# My paph's funeral....



## paphioboy (Dec 20, 2006)

My paph glanduliferum has passed away due to basal rot..:sob: It will be buried tomorrow morning an a tiny, secluded area of my garden. For obvious reasons, it shall not be cremated. Burning its remains is a no-no in order to reduce air pollution..... All are welcome to say your last goodbyes.....:evil: 

Btw, on a happier note, paph niveum and conco-bellatulum/wenshanense will be spiking soon. It is interesting to note that paph conco-bellatulum/ wenshanense grows and blooms very easily in the tropical lowlands of Malaysia, despite originating from the high mountains of Yunnan, China....


----------



## Heather (Dec 21, 2006)

Sorry for your loss. ity:


----------



## SlipperFan (Dec 21, 2006)

Always sad when a plant dies.
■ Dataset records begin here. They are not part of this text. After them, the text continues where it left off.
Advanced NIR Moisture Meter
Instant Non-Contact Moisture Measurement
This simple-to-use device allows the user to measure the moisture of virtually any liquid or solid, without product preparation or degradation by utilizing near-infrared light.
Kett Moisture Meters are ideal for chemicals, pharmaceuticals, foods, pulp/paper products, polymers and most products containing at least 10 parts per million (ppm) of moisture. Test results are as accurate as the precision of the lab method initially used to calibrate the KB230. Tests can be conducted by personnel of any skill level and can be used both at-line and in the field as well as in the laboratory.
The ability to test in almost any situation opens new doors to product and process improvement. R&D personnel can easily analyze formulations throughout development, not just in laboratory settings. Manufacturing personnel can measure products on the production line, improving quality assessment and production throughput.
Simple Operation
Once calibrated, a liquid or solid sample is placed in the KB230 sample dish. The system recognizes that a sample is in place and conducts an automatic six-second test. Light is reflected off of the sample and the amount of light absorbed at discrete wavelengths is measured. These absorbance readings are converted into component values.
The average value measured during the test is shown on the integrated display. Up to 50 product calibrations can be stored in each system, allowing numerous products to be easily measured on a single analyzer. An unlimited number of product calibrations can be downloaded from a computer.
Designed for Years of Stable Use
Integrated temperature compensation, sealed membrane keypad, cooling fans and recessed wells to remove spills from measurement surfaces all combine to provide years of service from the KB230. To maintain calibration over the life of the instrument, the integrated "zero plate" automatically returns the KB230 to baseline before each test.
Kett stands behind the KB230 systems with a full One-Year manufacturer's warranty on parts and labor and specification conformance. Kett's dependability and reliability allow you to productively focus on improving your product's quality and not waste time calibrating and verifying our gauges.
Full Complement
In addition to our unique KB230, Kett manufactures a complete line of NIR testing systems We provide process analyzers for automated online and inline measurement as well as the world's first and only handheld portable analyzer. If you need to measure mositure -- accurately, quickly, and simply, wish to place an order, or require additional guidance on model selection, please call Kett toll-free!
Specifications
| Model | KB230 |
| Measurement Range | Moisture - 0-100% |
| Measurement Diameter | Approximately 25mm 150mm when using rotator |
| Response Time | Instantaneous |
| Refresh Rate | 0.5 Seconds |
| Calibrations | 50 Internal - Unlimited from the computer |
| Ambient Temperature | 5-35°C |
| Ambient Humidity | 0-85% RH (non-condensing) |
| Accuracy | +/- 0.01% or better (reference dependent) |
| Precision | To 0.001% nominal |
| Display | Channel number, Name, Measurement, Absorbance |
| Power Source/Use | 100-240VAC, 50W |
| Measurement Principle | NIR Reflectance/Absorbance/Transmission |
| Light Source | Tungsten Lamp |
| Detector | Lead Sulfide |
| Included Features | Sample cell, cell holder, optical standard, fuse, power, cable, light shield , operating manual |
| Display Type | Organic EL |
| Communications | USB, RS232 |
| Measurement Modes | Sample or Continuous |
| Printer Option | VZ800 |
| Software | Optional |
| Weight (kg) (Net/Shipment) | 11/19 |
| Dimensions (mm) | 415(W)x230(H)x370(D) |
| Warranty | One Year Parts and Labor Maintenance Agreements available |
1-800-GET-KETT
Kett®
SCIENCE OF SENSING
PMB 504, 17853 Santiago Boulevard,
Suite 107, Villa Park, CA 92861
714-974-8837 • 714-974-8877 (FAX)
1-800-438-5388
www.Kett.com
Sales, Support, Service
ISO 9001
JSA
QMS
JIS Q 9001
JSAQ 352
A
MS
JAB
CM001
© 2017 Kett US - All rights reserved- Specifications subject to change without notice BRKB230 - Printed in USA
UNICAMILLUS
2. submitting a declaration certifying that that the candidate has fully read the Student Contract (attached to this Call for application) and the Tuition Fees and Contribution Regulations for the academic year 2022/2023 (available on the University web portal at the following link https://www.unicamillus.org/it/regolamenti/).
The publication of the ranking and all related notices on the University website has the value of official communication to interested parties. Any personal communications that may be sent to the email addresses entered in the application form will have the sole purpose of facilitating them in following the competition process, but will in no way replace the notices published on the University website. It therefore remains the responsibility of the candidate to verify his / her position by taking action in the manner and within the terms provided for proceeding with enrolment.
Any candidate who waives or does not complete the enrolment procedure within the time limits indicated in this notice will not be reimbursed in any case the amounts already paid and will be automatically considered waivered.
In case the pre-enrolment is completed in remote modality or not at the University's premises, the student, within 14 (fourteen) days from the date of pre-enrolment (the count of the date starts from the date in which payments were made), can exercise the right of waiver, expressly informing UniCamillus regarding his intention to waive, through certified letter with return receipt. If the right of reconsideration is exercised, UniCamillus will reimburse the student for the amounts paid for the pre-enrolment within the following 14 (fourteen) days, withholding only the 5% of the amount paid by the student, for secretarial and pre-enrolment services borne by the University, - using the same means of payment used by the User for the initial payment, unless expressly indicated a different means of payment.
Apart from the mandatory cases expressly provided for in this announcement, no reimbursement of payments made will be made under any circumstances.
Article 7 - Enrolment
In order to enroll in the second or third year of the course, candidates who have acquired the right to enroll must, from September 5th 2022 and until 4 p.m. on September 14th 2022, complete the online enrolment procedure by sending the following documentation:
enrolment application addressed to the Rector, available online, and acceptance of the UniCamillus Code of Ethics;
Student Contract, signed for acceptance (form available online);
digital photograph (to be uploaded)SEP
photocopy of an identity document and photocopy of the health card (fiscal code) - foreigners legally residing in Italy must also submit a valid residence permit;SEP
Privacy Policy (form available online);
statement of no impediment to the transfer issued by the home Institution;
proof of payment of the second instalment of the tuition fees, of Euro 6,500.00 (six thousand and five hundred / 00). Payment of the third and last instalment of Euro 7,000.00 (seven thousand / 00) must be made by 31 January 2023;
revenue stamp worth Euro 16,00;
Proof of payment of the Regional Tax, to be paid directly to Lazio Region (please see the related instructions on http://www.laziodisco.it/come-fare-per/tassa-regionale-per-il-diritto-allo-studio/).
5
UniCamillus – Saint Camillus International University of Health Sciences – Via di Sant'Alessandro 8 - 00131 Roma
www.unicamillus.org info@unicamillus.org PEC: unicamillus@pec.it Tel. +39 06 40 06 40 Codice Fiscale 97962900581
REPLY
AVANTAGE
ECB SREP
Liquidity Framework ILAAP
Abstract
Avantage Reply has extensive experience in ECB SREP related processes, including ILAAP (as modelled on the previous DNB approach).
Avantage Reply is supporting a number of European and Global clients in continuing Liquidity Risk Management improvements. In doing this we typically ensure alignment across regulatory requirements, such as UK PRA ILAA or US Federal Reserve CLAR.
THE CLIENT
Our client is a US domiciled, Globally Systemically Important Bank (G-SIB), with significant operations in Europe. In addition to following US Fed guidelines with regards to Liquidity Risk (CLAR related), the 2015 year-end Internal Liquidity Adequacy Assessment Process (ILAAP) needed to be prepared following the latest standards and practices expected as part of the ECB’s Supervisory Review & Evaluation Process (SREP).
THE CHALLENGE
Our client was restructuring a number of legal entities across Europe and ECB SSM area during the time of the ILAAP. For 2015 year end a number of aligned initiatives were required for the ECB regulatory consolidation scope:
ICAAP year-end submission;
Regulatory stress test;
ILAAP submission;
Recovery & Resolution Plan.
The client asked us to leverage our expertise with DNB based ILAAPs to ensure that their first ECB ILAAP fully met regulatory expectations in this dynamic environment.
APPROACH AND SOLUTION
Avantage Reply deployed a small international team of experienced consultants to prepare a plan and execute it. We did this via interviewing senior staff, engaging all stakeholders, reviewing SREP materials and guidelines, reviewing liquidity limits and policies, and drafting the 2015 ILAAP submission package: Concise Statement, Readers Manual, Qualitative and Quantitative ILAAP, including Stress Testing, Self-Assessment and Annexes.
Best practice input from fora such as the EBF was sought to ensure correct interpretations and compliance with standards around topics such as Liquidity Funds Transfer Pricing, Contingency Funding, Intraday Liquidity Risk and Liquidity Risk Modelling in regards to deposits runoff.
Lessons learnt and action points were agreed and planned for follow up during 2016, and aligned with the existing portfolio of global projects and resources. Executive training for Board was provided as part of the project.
I think they are like pets.


----------



## smartie2000 (Dec 25, 2006)

ity: It's very unfortunate to loose a plant


----------



## joan (Jan 16, 2007)

So I guess you learned something from this experience right?? Can you share so the same thing doesn't happen to anyone else. oke:


----------



## paphioboy (Jan 16, 2007)

hi, joan! it was my mistake, actually... i thought that paph glanduliferum could stand as much sun as the other multifloras, so i put it in very bright sun... only a few days later, half of a growing fan had burnt, leaving ugly brown marks. well, as you can guess, it didn't heal even though i cut off the affected parts and placed it in a much shadier area.... oh, well... i guess we grow n we learn.....


----------



## bwester (Jan 16, 2007)

should've used some of lance's herbal tiger penis, works every time and only $9.99


----------



## kentuckiense (Jan 16, 2007)

bwester said:


> should've used some of lance's herbal tiger penis, works every time and only $9.99



You're still harping on that?


----------



## NYEric (Jan 17, 2007)

bwester said:


> should've used some of lance's herbal tiger penis, works every time and only $9.99


Well I used some of the treatment from Lance/Gonewild on a Cam's Cloud that wasn't doing too well and it seems to be coming back so we'll see! :wink:


----------



## IdahoOrchid (Jan 17, 2007)

bwester said:


> herbal tiger penis


Poor tiger!!!!:sob:


----------